Yetenekli bir parlamenter ve tarafsız bir başkanlık görevlisi olarak geniş çapta saygı gören Burr, Jeffersoncu Cumhuriyetçilerle arasını açan pozisyonlar aldı. 1804'te, başkan yardımcılığı için yeniden seçilme şansı olmadığı için New York valiliğini aradı. Sonuçta aldığı yenilgiyi kısmen, Alexander Hamilton'ın tehlikeli ve hain bir adam olduğunu söyleyen özel yorumuna bağladı. Bu, Hamilton'ı öldürdüğü, kötü şöhretli Temmuz 1804 tarihli düelloya yol açtı. New York ve New Jersey'de cinayetten dolayı dava edilmesine rağmen, Burr hiçbir zaman yargılanmadı. Bunun yerine, Kasım 1804'te yeni kongre oturumuna katılmak üzere Washington'a döndü.
Burr'ın daha önce soğuk olan Başkan Thomas Jefferson ve diğer önemli Cumhuriyetçilerle ilişkileri aniden ısındı ve Jefferson onu Beyaz Saray'da yemekte ağırladı bile. Bu yenilenen saygı gösterisi, Burr'un yakında Federalist Yüksek Mahkeme Hakimi Samuel Chase'in Senato azil davasına başkanlık edeceği gerçeğiyle ilgiliydi. Onu etkilemeye çalışan Cumhuriyetçi çabalara aldırış etmeden Burr, bu davayı "bir meleğin asalet ve tarafsızlığıyla, ancak bir şeytanın titizliğiyle" yürüttü. 1 Mart 1805'te Senato Chase'i beraat ettirdi.

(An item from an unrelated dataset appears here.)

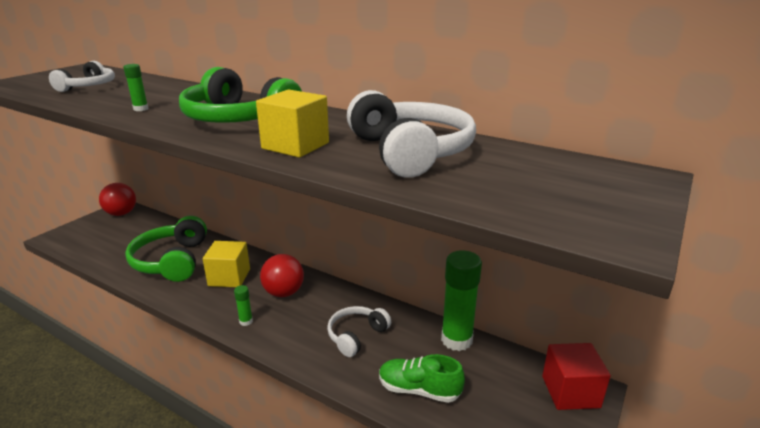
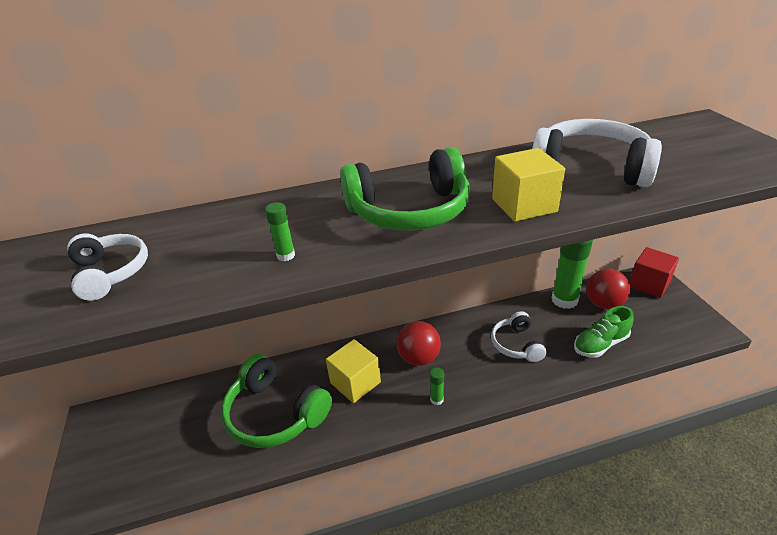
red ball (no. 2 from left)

Burr, ertesi günü Senato'ya veda etmek için seçti. Kısa konuşmasını, Anayasa uyarınca Senato'nun eşsizliğini ifade eden son derece parlak bir ifadeyle bitirdi. Bu Senato, dedi ki, "bir sığınak; hukukun, düzenin ve özgürlüğün kalesidir; ve işte burada - işte burada, bu yüce sığınakta; burada, herhangi bir yerde, siyasi çılgınlık fırtınalarına ve yozlaşmanın sessiz sanatlarına direniş gösterilecektir; ve eğer Anayasa'nın demagog veya gaspçının kutsal elleri tarafından yok olmaya mahkum olması durumunda, ki Tanrı korusun, ölmekte olan acıları bu salonda görülecektir." Burr salondan ayrılırken, umut vadeden kariyeri yıkıntılar altında kalırken, üyeler kendiliğinden ağlamaya başladılar. Orada bulunan hiç kimse o sahneyi asla unutmadı.